Saved data entries:
┌────────

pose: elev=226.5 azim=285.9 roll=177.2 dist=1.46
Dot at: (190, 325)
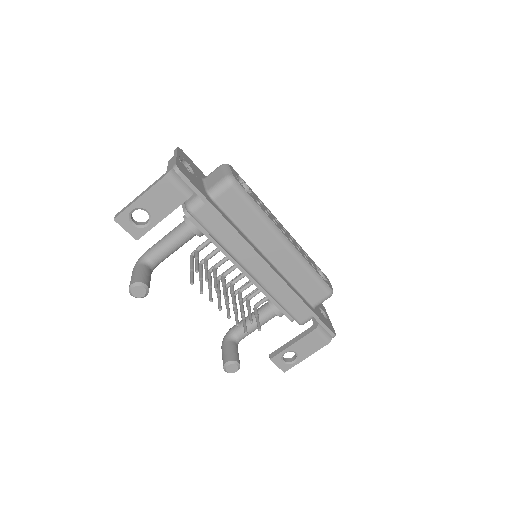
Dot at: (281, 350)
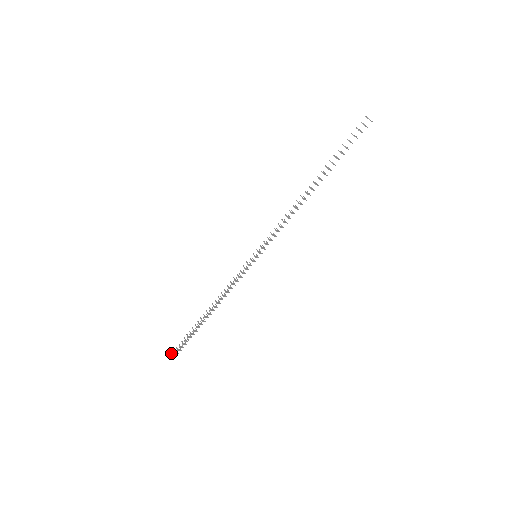
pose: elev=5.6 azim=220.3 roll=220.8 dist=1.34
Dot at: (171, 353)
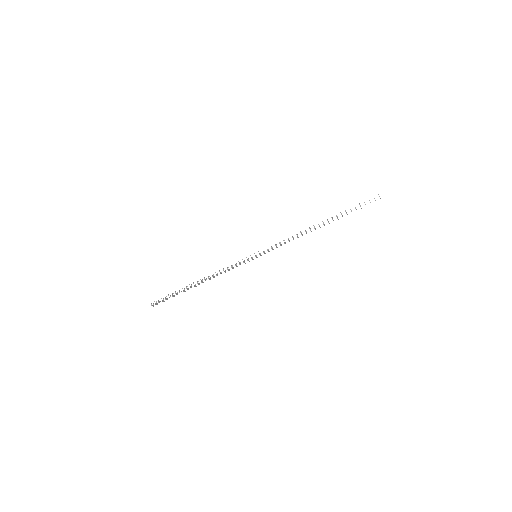
Dot at: occluded
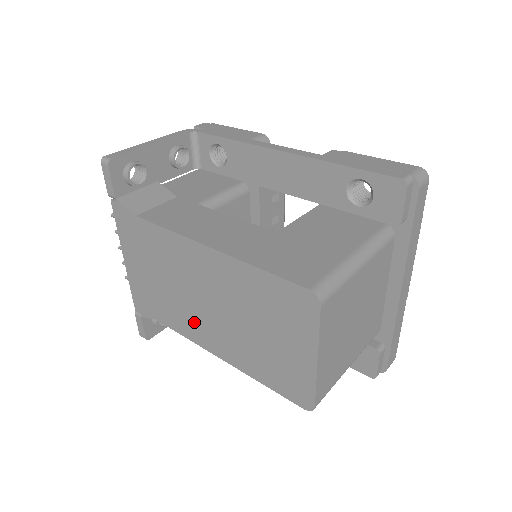
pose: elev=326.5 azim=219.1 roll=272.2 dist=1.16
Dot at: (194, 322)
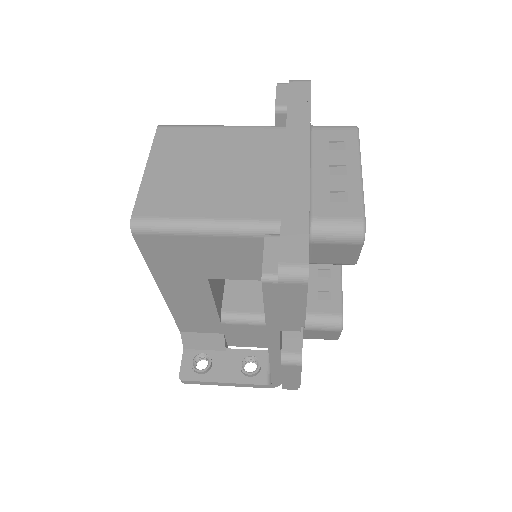
Dot at: occluded
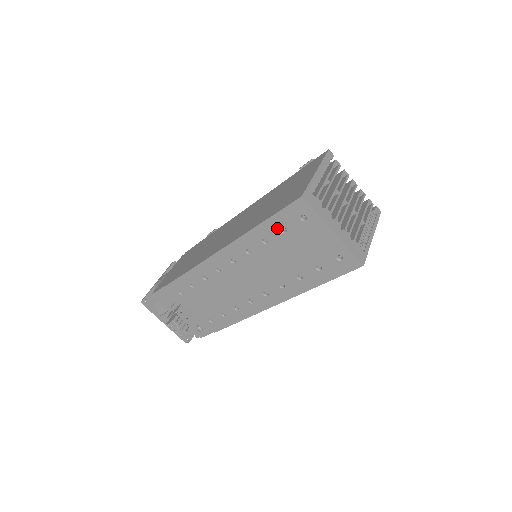
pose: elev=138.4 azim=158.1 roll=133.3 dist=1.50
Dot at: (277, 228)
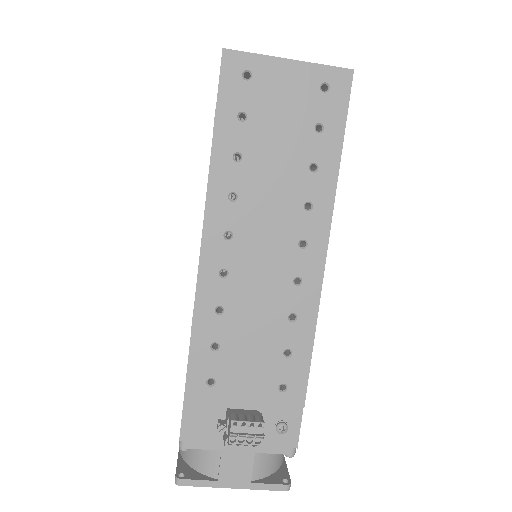
Dot at: (234, 122)
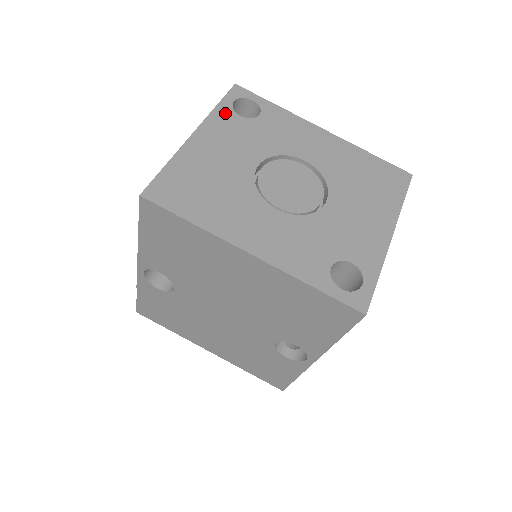
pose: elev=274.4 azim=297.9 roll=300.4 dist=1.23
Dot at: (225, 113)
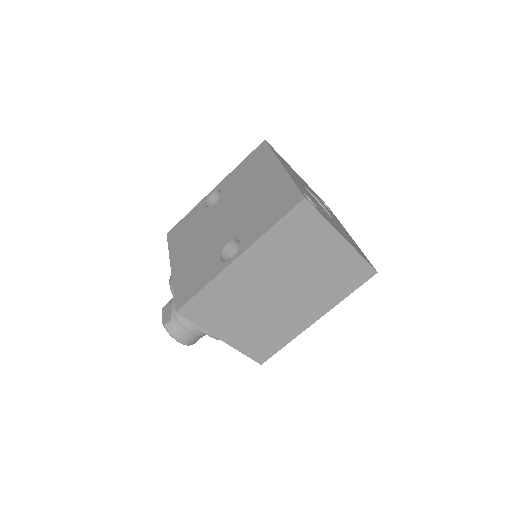
Dot at: (315, 193)
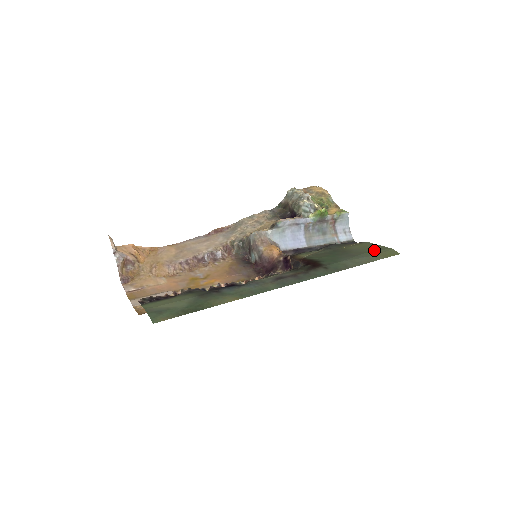
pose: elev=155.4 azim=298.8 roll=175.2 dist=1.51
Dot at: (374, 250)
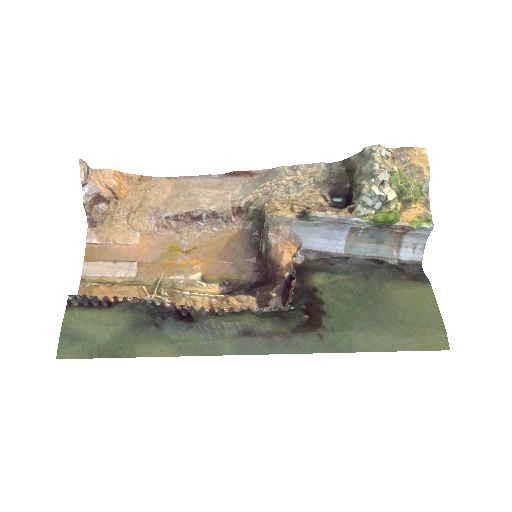
Dot at: (418, 323)
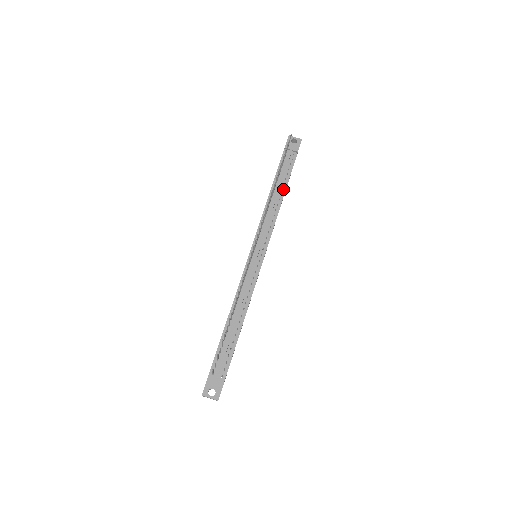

└────────

WRITTEN EXERCISE:
Put every line of the rows above into a JSON list of strings, one string per line, with blank lines omitted. Leave the pictures out.

RESULT OF THIS EXERCISE:
[
  "pose: elev=226.5 azim=285.9 roll=177.2 dist=1.46",
  "Dot at: (190, 325)",
  "Dot at: (281, 350)",
  "pose: elev=5.6 azim=220.3 roll=220.8 dist=1.34",
  "Dot at: (171, 353)",
  "Dot at: occluded",
  "pose: elev=326.5 azim=219.1 roll=272.2 dist=1.16",
  "Dot at: (194, 322)",
  "Dot at: occluded",
  "pose: elev=138.4 azim=158.1 roll=133.3 dist=1.50",
  "Dot at: (277, 228)",
  "Dot at: (234, 122)",
  "pose: elev=274.4 azim=297.9 roll=300.4 dist=1.23",
  "Dot at: (225, 113)",
  "Dot at: (315, 193)",
  "pose: elev=155.4 azim=298.8 roll=175.2 dist=1.51",
  "Dot at: (374, 250)",
  "Dot at: (418, 323)"
]